If it does, blame the people in charge.
Sure, Texas legislators are handling the small and often goofy business they always do. In the last few days, the House passed bills that would force cities to stop over-regulation of children’s lemonade stands and to reveal how much they’re spending on big-time entertainers (like Enrique Iglesias) at civic events (in McAllen, the offender of the moment). The Senate, not to be outdone, passed a bill that allows restaurants to allow dogs to come to dine with their humans.
But big stuff is moving now.
On Monday, the House Appropriations Committee passed a state budget, the first major step on the session’s one truly obligatory duty. It will be up for a House vote next week. Related legislation that fills holes in the current budget, pays for some Hurricane Harvey relief, shores up teacher retirements and so on — all by taking money from the state’s economic stabilization fund — is also bound for the full House.
A day later, the House Public Education Committee passed the fat (186 pages!) school finance bill, after removing a merit pay program that proved unpopular with teacher groups.

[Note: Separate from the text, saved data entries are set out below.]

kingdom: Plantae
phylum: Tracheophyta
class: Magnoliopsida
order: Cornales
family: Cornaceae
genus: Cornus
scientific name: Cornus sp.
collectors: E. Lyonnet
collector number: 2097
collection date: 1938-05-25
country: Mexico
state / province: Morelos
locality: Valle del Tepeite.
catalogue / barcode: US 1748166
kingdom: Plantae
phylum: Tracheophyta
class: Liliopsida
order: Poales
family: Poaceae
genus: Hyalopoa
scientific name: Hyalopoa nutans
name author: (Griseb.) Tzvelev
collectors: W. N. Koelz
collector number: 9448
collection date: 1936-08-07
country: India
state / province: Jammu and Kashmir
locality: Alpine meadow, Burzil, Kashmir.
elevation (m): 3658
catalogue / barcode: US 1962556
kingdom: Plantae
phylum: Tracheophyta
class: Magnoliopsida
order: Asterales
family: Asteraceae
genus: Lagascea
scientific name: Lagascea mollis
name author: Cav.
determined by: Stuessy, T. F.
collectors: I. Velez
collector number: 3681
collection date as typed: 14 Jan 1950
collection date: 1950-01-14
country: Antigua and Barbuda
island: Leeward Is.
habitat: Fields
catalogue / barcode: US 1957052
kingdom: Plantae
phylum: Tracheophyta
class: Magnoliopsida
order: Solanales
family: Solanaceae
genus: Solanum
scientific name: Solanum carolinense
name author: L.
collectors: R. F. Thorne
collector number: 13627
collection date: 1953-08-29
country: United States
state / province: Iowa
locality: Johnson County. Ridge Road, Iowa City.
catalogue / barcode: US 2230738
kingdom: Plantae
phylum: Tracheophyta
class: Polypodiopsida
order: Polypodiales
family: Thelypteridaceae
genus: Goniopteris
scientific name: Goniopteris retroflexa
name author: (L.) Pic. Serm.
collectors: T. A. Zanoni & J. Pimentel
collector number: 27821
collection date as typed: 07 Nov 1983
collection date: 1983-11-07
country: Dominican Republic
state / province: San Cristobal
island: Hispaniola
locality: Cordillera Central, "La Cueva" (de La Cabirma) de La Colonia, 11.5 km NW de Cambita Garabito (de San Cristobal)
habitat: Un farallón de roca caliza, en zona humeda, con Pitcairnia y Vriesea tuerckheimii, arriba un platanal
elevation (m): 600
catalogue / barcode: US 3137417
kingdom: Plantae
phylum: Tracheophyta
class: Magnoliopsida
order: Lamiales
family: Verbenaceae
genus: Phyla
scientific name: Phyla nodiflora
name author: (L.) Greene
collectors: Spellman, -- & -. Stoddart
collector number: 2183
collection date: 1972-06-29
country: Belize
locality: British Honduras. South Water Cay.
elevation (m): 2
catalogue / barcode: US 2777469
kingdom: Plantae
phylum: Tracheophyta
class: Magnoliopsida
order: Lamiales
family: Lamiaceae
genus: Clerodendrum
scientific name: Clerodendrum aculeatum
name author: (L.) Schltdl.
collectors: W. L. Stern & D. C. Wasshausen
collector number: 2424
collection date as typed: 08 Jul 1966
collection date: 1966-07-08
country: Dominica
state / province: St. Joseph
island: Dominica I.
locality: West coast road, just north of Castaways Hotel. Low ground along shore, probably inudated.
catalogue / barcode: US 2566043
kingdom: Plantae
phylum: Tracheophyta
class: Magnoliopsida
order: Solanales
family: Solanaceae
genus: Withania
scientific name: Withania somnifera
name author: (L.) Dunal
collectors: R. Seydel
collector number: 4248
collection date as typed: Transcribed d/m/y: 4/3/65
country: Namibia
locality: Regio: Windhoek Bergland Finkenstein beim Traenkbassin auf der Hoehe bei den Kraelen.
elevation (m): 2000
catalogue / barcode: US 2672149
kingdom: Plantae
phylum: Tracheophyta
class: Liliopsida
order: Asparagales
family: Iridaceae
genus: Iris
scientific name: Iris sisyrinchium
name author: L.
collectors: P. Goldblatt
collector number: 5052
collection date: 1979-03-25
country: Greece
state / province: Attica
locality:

And on Wednesday, Senators approved a set of bills prompted by the cleanup after Hurricane Harvey, with funding aimed at rebuilding and improving the responses to future storms like it.
Earlier in the session, the Senate Property Tax Committee approved legislation that would require voter approval of any property tax revenue increase of more than 2.5 percent. That got stuck, apparently for lack of support, between the committee and the full Senate. Conversations are underway, as they say, with supporters and opponents trying to find a number other than 2.5 percent that works, or a process that works better than the prospect of triggering voter referenda every year. The House Ways & Means Committee hasn’t yet voted on its version, but has some of the same conversations going.
And the Senate unanimously passed legislation approving across-the-board $5,000 annual pay raises for all public school teachers and librarians. That’s one of the lieutenant governor’s priorities; the governor and the speaker have committed to teacher pay raises, but not necessarily to that form or amount.
So there’s a bit of sand in the gears, but the gears of state are turning.
The biggest of the big items — a state budget, a school finance bill, teacher pay raises, and property tax reform — are all in motion as lawmakers pass the halfway point of the 20-week session. There’s also talk of a property tax cut that could be paired with that proposed limit on future property tax growth, financed by local or statewide increases in sales taxes.
It won’t all pass, at least not in the form it’s in today. It might turn out that putting this package together might be beyond the abilities of this Legislature and the state’s top three leaders.
But lawmakers have time. They know what their big goals are. It’s too early to let them off the hook, to say this game will have to go into overtime, even if lawmakers are operating at a time in American politics when voters seem to yawn at demonstrations of legislative incompetence.
They still have more than 60 days left in this session; no reason to promise 30 more. Not yet.